Source records:
━━━━━━━━
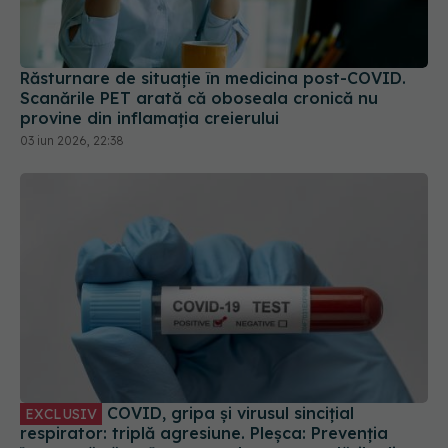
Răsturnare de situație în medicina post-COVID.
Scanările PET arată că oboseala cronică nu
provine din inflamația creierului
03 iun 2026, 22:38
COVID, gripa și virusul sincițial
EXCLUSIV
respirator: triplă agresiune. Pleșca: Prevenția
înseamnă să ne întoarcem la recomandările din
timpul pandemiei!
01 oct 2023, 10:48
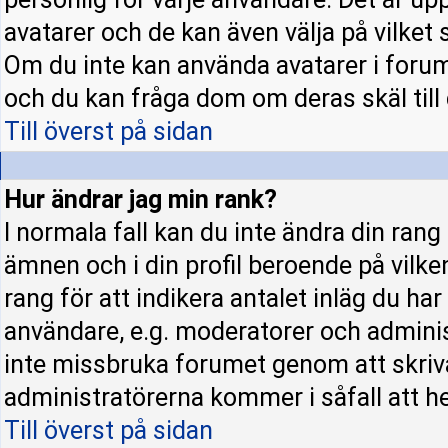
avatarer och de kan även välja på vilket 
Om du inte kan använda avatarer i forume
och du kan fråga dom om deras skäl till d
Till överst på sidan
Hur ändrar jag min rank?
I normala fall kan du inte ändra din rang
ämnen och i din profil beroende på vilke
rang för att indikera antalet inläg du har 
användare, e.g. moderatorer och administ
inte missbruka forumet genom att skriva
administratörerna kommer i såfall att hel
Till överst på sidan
━━━━━━━━
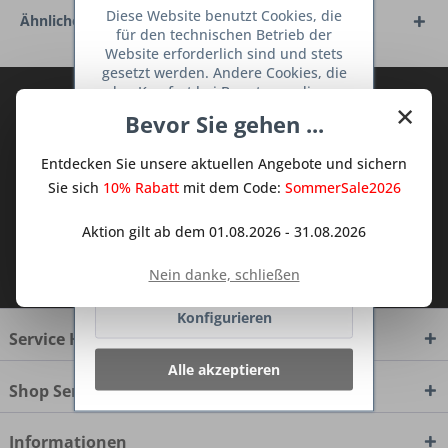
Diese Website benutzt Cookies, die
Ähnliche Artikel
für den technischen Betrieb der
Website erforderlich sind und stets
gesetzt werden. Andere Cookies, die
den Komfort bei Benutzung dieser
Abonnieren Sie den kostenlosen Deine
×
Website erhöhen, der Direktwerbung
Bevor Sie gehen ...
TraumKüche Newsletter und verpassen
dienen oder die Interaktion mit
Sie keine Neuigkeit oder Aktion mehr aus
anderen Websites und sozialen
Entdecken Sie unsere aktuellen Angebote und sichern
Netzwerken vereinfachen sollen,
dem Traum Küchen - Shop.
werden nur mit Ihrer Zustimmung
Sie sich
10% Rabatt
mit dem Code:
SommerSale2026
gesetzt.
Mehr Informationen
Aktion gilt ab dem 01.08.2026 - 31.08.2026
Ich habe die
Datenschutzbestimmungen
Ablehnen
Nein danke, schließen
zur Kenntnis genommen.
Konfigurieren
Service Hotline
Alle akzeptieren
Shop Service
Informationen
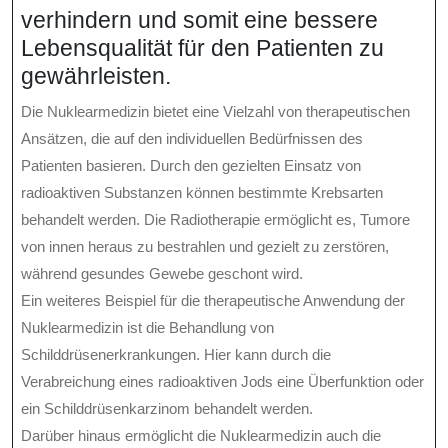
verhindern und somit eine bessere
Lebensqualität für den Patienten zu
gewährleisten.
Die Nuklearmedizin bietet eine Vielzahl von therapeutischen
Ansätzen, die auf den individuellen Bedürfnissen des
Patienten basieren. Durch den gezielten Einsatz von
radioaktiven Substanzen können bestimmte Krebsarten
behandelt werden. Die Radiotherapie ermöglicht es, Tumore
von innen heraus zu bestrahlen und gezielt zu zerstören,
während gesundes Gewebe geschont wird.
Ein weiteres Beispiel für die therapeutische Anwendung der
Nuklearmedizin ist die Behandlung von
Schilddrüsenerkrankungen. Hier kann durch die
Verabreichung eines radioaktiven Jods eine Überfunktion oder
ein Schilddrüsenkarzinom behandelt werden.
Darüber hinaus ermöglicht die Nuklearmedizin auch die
━━━━━━━━
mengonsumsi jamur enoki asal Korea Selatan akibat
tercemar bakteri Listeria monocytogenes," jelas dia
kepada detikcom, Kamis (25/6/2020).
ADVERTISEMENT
━━━━━━━━
Return all lines in the entries above that carry the word "gesetzt".

gesetzt werden. Andere Cookies, die
gesetzt.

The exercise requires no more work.